Aufgabe A
Prüfen Sie anhand des Auszugs über die Lithographie, ob die folgenden Aussagen zutreffen: (i) Alois Senefelder erfand die Lithographie im Jahr 1798. (ii) Senefelder selbst gab seinem Verfahren den Namen Lithographie. (iii) Bei der Farblithographie wurde für jede Farbe eine eigene Platte präpariert. Beantworten Sie jede Aussage mit Ja oder Nein und zitieren Sie die entscheidenden Worte des Auszugs wörtlich.
Aufgabe B
Nennen Sie alle Jahreszahlen, die im Auszug über die Lithographie vorkommen.

Ausgewählter Auszug
....................
Alois Senefelder
(1771-1834)
auf einer Lithographie |
Litographie
Die Lithographie (oder Steindruck) ist eine der ältesten Verfahren zur Vervielfältigung von Bildern und wurde 1798 vom österreichischen Schauspieler Alois Senefelder erfunden. Er entdeckte bei Versuchen, daß Plattenkalk mit Fettkreide oder Tusche beschrieben und mit Scheidewasserlösung geätzt, nur an den beschriebenen Stellen Druckfarbe annahm. Er nannte dieses Verfahren Steindruck. Erst ab 1803 bürgerte sich die französische Bezeichnung Lithographie für dieses Verfahren ein.
Die Herstellung von Karten mittels Farblithographie wurde 1837 für den französischen Lithograhpen Godefroy Engelmann unter dem Namen Chromolithographie patentiert. Die Farblithographie ist sehr aufwendig, denn für jede Farbe mußte eine eigene Platte präpariert und für ein einheitliches Bild extrem präzise justiert werden. Bis zu einundzwanzig Mal hintereinander musste gedruckt werden, um eine farbige Abbildung zu erhalten. Beim genauen Blick auf alte Karten, erkennt man noch heute die fein nebeneinander liegenden verschiedenen Farblinien, aus denen sich die Abbildung zusammensetzt. Farblithografien sind heute besonders begehrte Sammlerobjekte bei Ansichtskartensammlern.
....................
Daten
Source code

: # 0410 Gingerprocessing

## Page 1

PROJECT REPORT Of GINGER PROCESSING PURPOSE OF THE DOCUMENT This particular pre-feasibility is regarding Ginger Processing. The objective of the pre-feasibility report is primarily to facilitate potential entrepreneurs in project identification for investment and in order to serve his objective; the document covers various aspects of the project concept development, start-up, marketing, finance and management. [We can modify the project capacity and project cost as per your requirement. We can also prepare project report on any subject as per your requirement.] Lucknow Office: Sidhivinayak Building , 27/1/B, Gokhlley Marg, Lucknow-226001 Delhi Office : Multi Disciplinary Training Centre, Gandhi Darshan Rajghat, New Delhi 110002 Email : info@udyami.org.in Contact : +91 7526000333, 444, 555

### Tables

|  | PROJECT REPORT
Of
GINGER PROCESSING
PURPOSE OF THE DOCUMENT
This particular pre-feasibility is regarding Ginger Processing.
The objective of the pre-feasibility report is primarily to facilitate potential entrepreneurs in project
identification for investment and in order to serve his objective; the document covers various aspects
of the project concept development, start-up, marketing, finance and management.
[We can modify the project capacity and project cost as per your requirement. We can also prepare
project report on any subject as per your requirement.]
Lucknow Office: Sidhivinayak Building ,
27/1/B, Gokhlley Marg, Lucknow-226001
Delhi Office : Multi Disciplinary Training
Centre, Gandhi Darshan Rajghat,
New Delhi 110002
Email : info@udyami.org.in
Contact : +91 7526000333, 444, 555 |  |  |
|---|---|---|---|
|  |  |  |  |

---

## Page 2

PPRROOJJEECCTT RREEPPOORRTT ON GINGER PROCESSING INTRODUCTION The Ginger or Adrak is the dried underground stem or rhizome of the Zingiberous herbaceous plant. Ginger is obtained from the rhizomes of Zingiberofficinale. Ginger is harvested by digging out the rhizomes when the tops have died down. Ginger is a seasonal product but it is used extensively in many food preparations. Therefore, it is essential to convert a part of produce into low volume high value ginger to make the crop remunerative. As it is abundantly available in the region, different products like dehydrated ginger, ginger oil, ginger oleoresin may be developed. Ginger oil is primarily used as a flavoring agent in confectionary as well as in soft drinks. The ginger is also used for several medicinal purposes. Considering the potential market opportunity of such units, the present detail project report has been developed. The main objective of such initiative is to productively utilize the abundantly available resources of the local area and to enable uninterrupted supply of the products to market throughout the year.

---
....................
Antwortbereich A
(i) Ja: „wurde 1798 vom österreichischen Schauspieler Alois Senefelder erfunden“
(ii) Nein: „Er nannte dieses Verfahren Steindruck.“
(iii) Ja: „für jede Farbe mußte eine eigene Platte präpariert“

Antwortbereich B
1771, 1834, 1798, 1803, 1837